No Small Stuff (cont.): Athens-Clarke County Addresses Voters Registered at Mailbox Store
[Image courtesy of dca.state.ga.us]
Big stories are starting to creep into the election headlines again, with lawsuits filed by Democrats in key states and an election policy speech by Democratic presidential candidate Hillary Clinton that will reportedly call for an expansion of early voting, among other proposals – but across the country, the day-to-day work of election administration continues.
For example, in Athens, GA the election board is working through the followup to the discovery that several people were registered to vote at a local mailbox store.
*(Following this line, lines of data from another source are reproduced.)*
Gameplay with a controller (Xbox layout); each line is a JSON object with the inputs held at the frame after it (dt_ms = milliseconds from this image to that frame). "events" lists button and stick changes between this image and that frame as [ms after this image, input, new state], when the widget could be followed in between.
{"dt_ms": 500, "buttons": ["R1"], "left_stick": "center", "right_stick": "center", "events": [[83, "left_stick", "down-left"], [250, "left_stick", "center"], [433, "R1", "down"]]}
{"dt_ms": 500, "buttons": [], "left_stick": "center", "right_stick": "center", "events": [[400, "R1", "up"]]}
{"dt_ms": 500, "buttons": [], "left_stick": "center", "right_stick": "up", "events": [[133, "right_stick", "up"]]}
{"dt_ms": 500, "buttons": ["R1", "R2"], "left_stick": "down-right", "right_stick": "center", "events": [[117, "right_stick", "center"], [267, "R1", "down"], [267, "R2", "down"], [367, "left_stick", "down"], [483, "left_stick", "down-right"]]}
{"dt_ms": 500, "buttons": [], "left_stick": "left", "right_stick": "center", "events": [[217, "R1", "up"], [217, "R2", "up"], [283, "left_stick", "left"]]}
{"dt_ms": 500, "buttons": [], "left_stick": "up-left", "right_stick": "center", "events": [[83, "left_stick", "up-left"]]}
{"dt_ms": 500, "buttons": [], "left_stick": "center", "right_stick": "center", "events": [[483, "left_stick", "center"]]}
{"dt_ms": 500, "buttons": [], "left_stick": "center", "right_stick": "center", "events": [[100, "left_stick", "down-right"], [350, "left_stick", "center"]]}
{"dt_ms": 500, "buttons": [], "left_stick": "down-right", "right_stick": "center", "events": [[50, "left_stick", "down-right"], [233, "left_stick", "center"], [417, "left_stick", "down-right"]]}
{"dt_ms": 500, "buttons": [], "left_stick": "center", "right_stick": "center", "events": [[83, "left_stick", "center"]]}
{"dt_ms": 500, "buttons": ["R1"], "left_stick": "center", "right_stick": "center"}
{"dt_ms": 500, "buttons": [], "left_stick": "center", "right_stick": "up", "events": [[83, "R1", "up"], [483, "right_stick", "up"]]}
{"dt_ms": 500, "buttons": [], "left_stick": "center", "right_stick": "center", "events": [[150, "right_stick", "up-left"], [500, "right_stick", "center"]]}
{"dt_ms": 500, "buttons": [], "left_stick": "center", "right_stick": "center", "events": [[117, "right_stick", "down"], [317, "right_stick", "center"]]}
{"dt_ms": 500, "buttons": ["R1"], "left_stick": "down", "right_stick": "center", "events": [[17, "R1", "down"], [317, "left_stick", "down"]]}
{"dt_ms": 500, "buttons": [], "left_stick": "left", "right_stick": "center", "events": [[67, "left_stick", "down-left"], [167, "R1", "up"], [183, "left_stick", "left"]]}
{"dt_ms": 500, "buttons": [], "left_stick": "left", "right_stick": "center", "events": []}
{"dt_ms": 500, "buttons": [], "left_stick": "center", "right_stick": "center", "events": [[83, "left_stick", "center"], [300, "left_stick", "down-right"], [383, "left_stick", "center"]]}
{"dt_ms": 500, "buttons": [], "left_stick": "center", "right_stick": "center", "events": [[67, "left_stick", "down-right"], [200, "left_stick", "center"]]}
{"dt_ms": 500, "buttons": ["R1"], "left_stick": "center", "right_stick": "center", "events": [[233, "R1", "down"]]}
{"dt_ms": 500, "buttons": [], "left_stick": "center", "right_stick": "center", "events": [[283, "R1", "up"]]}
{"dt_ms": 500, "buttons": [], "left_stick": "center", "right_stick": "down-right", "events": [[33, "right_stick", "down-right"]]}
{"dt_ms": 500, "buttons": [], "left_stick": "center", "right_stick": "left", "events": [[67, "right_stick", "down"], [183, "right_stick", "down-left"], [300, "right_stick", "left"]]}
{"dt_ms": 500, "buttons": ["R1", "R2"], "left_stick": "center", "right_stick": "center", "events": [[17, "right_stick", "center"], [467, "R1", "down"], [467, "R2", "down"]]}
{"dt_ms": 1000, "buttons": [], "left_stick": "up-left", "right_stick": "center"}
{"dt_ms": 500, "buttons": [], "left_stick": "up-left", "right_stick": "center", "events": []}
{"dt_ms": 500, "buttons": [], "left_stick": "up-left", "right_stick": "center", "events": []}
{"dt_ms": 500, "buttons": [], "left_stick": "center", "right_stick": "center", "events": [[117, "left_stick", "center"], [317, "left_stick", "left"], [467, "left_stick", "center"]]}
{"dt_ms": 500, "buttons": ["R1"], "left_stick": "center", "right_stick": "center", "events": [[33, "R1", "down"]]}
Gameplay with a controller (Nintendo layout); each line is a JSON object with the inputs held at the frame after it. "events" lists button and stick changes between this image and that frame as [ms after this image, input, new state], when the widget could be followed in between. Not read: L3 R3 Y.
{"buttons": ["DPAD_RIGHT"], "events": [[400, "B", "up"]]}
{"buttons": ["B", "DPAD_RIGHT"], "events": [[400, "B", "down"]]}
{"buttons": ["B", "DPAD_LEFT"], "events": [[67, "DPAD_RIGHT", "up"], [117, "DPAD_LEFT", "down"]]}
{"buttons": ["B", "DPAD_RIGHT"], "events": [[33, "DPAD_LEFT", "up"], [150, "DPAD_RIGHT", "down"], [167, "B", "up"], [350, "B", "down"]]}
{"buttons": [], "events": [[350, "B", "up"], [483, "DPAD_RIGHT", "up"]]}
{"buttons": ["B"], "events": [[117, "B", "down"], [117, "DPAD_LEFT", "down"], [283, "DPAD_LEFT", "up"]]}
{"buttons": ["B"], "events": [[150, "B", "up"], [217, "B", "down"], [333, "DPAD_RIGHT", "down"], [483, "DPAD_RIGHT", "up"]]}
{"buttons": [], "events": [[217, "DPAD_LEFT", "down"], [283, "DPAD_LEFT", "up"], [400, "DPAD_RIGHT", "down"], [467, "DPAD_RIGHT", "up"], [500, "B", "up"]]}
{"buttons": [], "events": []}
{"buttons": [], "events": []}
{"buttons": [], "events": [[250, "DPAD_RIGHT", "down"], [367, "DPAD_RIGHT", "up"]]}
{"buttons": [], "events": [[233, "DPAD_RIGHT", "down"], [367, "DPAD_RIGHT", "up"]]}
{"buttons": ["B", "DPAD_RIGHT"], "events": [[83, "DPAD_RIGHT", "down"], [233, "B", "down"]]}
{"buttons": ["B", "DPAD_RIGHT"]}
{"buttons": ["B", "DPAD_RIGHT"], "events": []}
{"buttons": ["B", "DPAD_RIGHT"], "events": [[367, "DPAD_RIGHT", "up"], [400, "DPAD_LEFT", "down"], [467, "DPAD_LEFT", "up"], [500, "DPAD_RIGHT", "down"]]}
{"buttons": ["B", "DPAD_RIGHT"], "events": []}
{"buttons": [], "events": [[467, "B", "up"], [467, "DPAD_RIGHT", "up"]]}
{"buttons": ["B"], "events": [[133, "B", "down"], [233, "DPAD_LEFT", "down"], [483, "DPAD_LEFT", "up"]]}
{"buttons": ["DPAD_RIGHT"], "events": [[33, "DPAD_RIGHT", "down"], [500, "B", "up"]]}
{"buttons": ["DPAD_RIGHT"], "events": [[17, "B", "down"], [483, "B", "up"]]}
OnlineAthens has more:
Twelve people whose voter registration records indicate they are living in a UPS Store on Alps Road could have their registrations challenged by Athens-Clarke County elections officials.
The 12 people are among 20 registered voters whose claims of residency at 196 Alps Road, the address for the Beechwood shopping center.
The multiple uses of that single address attracted the attention of the Athens-Clarke County Board of Elections office during its most recent “street audit,” a process by which elections officials ensure that individual voters are assigned to the correct combination of local, state and federal electoral districts.
Unlike a similar story in Minneapolis last year, there doesn’t seem to be any allegation that these registrations are improper; rather, the County is working through the process of investigating and resolving the registrations at issue:
Elections officials don’t suspect anything nefarious in the residency claims, surmising that the voters use the mailbox services at the UPS Store in the shopping center, and used that address rather than the required residential address on their voter registration forms.
Athens-Clarke County Elections Supervisor Gail Schrader acknowledged last month that votes could have been cast by the people claiming the 196 Alps Road address, because there would not necessarily have been any way for poll workers to differentiate it from a residential address, but she also noted that the small number of voters involved would not have had any effect on election results.
Last month, the elections board sent letters including a new voter registration form to the 20 voters, and at Tuesday’s board meeting, Schrader said eight of the cases had been resolved, most of them through voters simply changing their registration addresses.
In one case, elections officials discovered that the voter was a convicted felon, who was subsequently dropped from voter rolls, and in another case, a registration was canceled because the voter had been inactive for some time.
Schrader went on to tell the board Tuesday that additional letters had been sent to the 12 voters whose situations remain unresolved.
Given the storm that is re-gathering nationally over election policy – as it inevitably does in the run-up to a presidential election – I still think stories like this one are important for a few reasons. First, they illuminate how local election boards constantly deal with challenges like this in the day-to-day conduct of their duties. Second, they demonstrate how much of this work ends up being done without litigation and/or partisan rhetoric. And finally, stories like Athens’ are proof that election administration operates outside of the whirl of policymaking and litigation that so often grabs the headlines.
Athens-Clarke’s “UPS problem” may seem like small stuff when compared to other headlines – but as we’ve seen time and again in this field, there is no small stuff when it comes to managing elections.